Das beste Sprachtraining ist, wenn Eltern aktiv mit ihrem Kind sprechen – das gilt von Anfang an. Die ersten zwölf Lebensmonate, wenn Babys in der sogenannten Lallphase sind und viel vor sich hinbrabbeln, sind besonders entscheidend für die Sprachentwicklung. Daher ist es wichtig, dass Eltern so oft wie möglich mit ihrem Baby in den Dialog treten und auf seine Laute eingehen. Erlebt das Kind, dass es tatsächlich eine Antwort auf sein Lallen bekommt, wirkt das motivierend und fördert den Spracherwerb.

Ideal fürs Sprechenlernen ist ein spielerischer Ansatz. Rollenspiele, vorlesen, lebhafte Gespräche am Esstisch – all diese Situationen geben Kindern die Möglichkeit, ohne Anstrengung und Mühe seine sprachlichen Fähigkeiten weiterzuentwickeln. In Momenten, in denen das Kind nicht aufnahmefähig ist, ist Sprachförderung hingegen wenig sinnvoll.
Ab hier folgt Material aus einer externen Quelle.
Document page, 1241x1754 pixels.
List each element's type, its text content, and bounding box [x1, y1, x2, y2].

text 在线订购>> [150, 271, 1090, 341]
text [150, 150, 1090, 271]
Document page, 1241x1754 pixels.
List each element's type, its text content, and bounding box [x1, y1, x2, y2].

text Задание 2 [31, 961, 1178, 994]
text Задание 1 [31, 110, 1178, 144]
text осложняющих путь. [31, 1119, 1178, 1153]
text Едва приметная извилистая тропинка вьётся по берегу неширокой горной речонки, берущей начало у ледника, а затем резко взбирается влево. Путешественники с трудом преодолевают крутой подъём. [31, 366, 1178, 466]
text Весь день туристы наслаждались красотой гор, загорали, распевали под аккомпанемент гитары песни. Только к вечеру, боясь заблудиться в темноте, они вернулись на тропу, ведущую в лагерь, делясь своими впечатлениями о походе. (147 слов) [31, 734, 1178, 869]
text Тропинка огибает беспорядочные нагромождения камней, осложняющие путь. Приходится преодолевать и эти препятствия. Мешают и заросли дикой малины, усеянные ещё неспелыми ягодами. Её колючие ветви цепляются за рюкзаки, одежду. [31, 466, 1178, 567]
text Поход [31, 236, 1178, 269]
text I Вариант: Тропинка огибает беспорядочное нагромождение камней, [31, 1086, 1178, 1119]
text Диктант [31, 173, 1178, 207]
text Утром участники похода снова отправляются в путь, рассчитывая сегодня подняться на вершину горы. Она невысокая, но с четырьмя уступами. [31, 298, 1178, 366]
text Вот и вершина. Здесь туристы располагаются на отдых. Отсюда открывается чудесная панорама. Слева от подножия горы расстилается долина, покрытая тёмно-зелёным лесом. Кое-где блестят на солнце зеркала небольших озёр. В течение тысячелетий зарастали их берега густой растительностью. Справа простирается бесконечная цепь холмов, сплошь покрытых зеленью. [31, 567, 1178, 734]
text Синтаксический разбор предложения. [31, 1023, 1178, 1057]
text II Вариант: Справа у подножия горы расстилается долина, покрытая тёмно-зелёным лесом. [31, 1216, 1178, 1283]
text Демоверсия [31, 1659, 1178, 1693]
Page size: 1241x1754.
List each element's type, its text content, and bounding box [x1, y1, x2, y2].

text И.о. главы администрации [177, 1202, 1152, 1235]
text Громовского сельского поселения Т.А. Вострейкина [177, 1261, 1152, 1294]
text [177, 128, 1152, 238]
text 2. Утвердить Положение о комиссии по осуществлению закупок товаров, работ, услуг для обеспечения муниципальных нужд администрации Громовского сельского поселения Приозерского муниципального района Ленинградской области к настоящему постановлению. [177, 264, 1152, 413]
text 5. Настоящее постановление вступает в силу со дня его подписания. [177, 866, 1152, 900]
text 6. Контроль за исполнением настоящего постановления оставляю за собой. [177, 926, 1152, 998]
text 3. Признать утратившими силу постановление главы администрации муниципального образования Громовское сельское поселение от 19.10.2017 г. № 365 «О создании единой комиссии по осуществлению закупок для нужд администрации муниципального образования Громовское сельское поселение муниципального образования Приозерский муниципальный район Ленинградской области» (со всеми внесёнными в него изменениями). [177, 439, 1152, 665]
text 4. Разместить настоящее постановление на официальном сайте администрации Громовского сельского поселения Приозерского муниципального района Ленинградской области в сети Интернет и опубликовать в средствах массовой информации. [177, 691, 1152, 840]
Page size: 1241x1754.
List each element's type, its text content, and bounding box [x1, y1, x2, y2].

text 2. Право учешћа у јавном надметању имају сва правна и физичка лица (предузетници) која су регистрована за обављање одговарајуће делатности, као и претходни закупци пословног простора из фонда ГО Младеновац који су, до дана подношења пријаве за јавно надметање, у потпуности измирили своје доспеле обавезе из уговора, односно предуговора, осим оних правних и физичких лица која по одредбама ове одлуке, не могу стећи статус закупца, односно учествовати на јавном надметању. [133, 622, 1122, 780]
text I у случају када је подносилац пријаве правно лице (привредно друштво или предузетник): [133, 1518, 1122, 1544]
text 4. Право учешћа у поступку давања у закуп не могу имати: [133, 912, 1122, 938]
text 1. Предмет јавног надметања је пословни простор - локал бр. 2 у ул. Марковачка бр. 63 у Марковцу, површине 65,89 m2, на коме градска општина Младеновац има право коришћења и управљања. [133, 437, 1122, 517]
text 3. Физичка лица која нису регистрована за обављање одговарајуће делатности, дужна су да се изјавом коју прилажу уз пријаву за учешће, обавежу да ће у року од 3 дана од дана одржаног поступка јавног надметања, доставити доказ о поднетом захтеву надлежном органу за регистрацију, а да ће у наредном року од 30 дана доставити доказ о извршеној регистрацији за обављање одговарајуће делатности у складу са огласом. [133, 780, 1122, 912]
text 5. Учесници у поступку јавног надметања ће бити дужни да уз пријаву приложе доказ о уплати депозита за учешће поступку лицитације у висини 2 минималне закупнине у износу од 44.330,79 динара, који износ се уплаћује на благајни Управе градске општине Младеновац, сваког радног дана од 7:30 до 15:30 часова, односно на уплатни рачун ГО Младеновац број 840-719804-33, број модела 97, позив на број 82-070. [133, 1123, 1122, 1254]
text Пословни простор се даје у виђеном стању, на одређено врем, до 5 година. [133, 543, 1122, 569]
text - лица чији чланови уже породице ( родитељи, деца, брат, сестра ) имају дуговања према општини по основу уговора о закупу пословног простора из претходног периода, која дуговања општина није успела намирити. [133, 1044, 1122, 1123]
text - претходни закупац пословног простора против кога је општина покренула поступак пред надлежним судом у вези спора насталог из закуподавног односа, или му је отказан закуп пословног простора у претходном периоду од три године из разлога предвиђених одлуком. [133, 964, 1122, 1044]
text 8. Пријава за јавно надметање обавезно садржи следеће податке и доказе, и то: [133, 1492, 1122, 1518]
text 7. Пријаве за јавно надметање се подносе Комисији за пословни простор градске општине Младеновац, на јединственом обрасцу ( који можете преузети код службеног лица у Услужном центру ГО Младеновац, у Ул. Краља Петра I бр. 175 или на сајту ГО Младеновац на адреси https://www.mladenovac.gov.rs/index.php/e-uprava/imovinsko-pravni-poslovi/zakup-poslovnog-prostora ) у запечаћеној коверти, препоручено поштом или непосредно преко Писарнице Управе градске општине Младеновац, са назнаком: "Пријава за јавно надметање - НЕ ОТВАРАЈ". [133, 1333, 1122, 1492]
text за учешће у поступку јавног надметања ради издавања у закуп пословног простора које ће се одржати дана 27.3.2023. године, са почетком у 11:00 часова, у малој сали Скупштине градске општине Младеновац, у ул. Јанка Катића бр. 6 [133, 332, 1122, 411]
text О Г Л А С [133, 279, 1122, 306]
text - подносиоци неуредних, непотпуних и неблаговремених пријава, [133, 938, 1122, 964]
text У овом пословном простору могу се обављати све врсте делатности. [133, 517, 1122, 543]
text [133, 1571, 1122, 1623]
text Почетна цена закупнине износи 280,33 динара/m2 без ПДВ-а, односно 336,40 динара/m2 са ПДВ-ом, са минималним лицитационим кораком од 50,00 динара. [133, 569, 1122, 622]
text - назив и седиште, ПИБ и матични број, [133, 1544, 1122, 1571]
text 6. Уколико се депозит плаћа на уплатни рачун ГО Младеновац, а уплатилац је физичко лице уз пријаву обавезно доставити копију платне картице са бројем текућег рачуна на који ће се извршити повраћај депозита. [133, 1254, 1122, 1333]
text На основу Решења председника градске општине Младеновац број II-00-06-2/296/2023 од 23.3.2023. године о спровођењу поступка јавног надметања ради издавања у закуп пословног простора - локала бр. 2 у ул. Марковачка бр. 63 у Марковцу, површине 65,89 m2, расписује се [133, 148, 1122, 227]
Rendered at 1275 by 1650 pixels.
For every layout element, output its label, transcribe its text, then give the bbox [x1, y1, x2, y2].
Die Wirksamkeit von Sprachförderung zu Hause ist nachgewiesen. Eltern sollten sich fragen, wie ihr Kind kommuniziert, diese Art der Kommunikation anerkennen und mit ihm auf seinem Niveau spielen. Late Talker brauchen oft viele Wiederholungen in kurzer Zeit, bis sie sich ein Wort merken. Eltern helfen ihrem Kind, indem sie in kurzen Sätzen sprechen, Alltagssituationen beschreiben und nicht allzu viel Aufhebens darum machen, wenn ein Kind ein neues Wort gelernt hat.

Generell gilt: Eltern sind die Experten für ihr Kind. Sie sollten auf ihr Bauchgefühl vertrauen und im Zweifelsfalls einen Kinderarzt oder Logopäden zurate ziehen. Mit guter und individueller Sprachförderung lassen sich die meisten Verzögerungen wieder aufholen. Je eher gehandelt wird, desto besser.